▸ Text for analysis
= Beginning of Section =

What this means is that firms need a privacy layer that can identify and redact sensitive information before data ever leaves your environment, not after the fact when it's already too late, along with appropriate and strict data access controls.
You've talked about the need for governance to mitigate AI data exposure risk. What is the minimum level of guardrails CPA firms need to have in place, both for employees and the company as a whole?
First, inventory what AI tools your people are actually using. You can't protect what you don't know exists.
Second, create an acceptable use policy that classifies uses as green light, yellow light or red light according to the AI tools being used (where they send the data to, what they do with the data) and the types of data being used (do they contain client information? Corporate confidential information?).
Third, and this is where thinking about fundamentals really pays off, require data classification before any AI use. Make it a habit: before you prompt an AI, you automatically check "what sensitivity level are these data?" That single checkpoint prevents many disasters.
Fourth, deploy enterprise AI platforms only, because the difference between ChatGPT free and Azure OpenAI is enormous: enterprise versions don't use your data for training, offer SOC 2 compliance, provide audit trails and give you actual administrative control.
Finally, if you embed privacy at the very beginning, it'll save you a lot of headaches. Consider deploying PII redaction technology that strips sensitive information before data reaches any AI system. The goal isn't to block AI use; it's to enable it responsibly.

Once guidelines are in place, how can firm owners ensure they're being followed in day-to-day employee behavior?
At the technical level, deploy DLP (data loss prevention) that can inspect prompts before they're submitted to AI systems. That way, you can identify when someone's about to send a Social Security number or client financial data to an AI provider and either block them, seamlessly replace them or alert the user in real time.
Now, a trickier part is having visibility on which AI tools are being accessed, by whom, and how often. In theory, CASB tools (cloud access security brokers) give you visibility into this and can block access, but in practice, some providers and websites may sneak AI and data ingestion without the CASB tools being fully able to pick those up. Nevertheless, deciding what to do regarding employee access to the most popular AI tools and providing a viable alternative to those you wish to block are key.
The most effective control is actually making doing the right thing the easy thing. If your approved AI tools are clunky, slow or hard to access, people will route around them. If you provide genuinely useful enterprise AI platforms with good training on how to use them effectively, and you deploy PII redaction and appropriate data access controls that let people work with real data safely and effectively, compliance becomes the path of least resistance.
In addition to implementing usage guidelines, what other steps should accounting firms take to protect sensitive client data before using AI tools?
The core challenge with corporate data is that roughly 80% to 90% of enterprise information is unstructured: emails, PDFs, scanned documents, conversation transcripts. Just think about trying to identify personal information in a tax return from a scanned document that has been processed into text with errors, or a client email where they're sending their account number without context. And then you want to run AI on top of that data.
Now imagine if your accountants can take client documents, run them through a reliable system to automatically identify and redact sensitive information without the data leaving their environment, and then use AI tools for analysis, research or drafting. If you embed privacy in the very beginning, it'll save you a whole lot of headaches down the line.

= End of Section =

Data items
= Beginning of Section =

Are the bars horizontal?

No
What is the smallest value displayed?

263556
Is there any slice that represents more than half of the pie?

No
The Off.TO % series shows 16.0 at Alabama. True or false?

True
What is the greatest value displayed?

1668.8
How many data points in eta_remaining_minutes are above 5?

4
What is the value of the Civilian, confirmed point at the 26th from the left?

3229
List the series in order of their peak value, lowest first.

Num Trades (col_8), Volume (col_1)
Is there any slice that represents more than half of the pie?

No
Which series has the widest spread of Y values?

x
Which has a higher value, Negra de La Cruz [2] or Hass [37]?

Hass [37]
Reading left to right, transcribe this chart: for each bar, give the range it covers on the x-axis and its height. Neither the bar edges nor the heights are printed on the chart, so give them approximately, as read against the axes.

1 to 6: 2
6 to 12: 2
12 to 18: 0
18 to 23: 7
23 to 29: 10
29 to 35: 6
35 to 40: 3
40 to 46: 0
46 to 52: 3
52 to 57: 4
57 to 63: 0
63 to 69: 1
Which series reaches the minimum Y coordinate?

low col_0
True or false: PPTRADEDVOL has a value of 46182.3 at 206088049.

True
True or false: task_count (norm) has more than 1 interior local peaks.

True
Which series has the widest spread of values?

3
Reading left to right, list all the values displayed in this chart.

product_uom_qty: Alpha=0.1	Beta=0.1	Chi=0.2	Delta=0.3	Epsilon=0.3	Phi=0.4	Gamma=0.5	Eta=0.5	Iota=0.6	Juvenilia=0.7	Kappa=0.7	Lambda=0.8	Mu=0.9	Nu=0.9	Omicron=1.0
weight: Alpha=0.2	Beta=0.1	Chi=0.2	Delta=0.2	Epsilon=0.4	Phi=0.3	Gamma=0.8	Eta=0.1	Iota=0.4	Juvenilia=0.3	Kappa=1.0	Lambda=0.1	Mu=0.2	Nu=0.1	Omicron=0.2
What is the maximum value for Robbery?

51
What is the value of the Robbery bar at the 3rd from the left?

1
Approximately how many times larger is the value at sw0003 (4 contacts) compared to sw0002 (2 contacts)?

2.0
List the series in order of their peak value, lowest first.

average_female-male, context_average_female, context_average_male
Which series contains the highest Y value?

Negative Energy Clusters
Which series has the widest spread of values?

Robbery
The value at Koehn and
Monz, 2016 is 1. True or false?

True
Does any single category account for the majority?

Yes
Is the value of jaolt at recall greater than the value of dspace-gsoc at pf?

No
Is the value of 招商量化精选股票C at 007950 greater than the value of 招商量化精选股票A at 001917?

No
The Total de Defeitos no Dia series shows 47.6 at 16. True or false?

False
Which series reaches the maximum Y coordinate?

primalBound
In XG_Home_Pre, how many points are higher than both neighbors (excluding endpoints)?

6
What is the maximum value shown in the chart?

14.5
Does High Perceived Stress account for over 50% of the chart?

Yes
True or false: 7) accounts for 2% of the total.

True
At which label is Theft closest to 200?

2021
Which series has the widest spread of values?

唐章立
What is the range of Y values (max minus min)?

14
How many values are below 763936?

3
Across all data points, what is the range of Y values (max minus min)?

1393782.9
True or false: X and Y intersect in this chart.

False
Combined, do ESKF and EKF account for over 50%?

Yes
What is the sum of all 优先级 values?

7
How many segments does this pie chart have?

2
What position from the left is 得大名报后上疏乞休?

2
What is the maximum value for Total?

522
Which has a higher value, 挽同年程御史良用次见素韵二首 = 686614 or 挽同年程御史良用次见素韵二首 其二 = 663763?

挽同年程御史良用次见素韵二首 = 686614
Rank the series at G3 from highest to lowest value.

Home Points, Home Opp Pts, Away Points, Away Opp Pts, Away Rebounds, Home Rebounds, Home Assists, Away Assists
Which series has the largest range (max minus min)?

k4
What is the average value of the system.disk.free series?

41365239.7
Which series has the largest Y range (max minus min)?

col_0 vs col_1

= End of Section =

▸ Task requirements
**a.** According to the text on AI data privacy, roughly what share of enterprise information is unstructured?
**b.** Please return the passage from the text on AI data privacy that begins at the words "Fourth, deploy enterprise" and stops after "enable it responsibly.".

▸ Answers to each task
**a.** Roughly 80% to 90%.

**b.**
Fourth, deploy enterprise AI platforms only, because the difference between ChatGPT free and Azure OpenAI is enormous: enterprise versions don't use your data for training, offer SOC 2 compliance, provide audit trails and give you actual administrative control.
Finally, if you embed privacy at the very beginning, it'll save you a lot of headaches. Consider deploying PII redaction technology that strips sensitive information before data reaches any AI system. The goal isn't to block AI use; it's to enable it responsibly.